----- Teks -----

Perjuangan HAM di Indonesia dari perspektif sosio-budaya justru sering kali mendapat tantangan hingga saat ini. Kita dapat menyaksikan bahwa disatu pihak terdapat segelintir aktivis perempuan yang gigih memperjuangkan bahwa perempuan telah banyak mengalami ketidakadilan berdasarkan jenis kelamin sebagai fakta yang universal, tetapi di pihak lain terdapat anggapan-anggapan kaum perempuan tradisional yang justru memberi peluang bagi tindakan-tindakan ketidakadilan gender tersebut. Kekerasan terhadap perempuan adalah suatu manifestasi dari adanya perbedaan kekuasaan dalam hubungan lelaki - perempuan di sepanjang sejarah. Hal ini mengakibatkan adanya penguasaan dan diskriminasi terhadap perempuan yang dilakukan oleh lelaki. Kekerasan yang dialami oleh perempuan di sepanjang hidupnya pada hakekatnya berasal dari pola-pola kebudayaan, secara khusus merupakan dampak dari praktik-praktik tradisional budaya tertentu ataupun kebiasaan-kebiasaan yang merugikan serta semua perbuatan ekstrimisme yang berkaitan dengan ras, jenis kelamin, bahasa, atau agama, yang mempertahankan pemberian kedudukan yang lebih rendah bagi perempuan di dalam keluarga, di tempat kerja, dan masyarakat.

----- Data Tercatat -----

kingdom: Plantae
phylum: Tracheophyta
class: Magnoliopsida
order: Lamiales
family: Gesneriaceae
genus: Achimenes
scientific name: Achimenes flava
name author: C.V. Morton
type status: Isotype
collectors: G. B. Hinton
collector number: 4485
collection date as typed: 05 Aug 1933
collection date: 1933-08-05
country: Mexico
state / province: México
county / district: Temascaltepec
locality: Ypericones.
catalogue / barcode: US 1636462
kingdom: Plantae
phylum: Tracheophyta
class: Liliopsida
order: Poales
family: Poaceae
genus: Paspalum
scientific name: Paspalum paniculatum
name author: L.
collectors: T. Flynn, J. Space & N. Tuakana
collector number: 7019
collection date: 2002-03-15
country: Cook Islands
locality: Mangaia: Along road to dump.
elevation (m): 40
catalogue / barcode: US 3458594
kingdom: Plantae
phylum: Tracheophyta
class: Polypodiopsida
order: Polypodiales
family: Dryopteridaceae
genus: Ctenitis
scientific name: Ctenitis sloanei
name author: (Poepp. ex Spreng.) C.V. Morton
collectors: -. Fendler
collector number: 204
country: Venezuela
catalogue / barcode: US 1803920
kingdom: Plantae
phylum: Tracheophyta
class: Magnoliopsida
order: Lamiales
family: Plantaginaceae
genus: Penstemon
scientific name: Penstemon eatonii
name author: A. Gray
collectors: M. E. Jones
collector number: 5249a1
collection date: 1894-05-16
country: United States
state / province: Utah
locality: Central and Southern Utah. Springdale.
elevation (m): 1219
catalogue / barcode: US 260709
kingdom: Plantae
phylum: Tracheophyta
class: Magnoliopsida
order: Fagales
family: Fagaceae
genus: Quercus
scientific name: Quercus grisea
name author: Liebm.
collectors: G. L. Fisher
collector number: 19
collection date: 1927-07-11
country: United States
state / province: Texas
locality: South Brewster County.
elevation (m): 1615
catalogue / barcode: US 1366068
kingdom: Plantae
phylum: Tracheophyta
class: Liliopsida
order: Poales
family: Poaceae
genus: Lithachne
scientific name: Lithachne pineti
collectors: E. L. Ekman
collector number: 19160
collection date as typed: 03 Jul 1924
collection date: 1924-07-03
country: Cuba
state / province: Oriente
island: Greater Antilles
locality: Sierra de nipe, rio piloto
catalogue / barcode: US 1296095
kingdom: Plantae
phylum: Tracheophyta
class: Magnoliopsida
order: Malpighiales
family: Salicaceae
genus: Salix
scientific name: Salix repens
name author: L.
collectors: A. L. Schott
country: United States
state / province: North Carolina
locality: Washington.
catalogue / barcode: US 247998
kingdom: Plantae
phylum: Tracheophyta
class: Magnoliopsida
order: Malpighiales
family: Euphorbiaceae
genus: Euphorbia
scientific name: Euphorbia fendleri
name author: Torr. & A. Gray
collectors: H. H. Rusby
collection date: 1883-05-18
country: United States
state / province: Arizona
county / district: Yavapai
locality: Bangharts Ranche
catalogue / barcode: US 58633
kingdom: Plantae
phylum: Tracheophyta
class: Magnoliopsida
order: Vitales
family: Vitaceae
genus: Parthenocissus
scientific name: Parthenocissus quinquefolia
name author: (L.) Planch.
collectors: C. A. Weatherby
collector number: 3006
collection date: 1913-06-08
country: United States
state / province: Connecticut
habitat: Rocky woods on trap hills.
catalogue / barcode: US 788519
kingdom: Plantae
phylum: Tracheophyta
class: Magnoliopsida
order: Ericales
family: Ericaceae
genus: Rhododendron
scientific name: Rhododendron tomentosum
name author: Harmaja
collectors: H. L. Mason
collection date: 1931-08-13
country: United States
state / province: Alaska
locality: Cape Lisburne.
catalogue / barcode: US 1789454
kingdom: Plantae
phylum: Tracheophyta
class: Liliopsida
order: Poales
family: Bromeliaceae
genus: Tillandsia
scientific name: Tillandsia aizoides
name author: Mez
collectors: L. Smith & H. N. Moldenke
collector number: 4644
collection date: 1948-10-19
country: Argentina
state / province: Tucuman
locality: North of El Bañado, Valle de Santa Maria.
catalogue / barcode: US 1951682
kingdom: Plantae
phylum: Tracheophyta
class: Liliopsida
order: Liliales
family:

-----

> _Soal_: Menurut teks tentang perjuangan HAM, kekerasan terhadap perempuan adalah manifestasi dari apa?

> _Jawaban Tertulis_: Adanya perbedaan kekuasaan dalam hubungan lelaki-perempuan di sepanjang sejarah.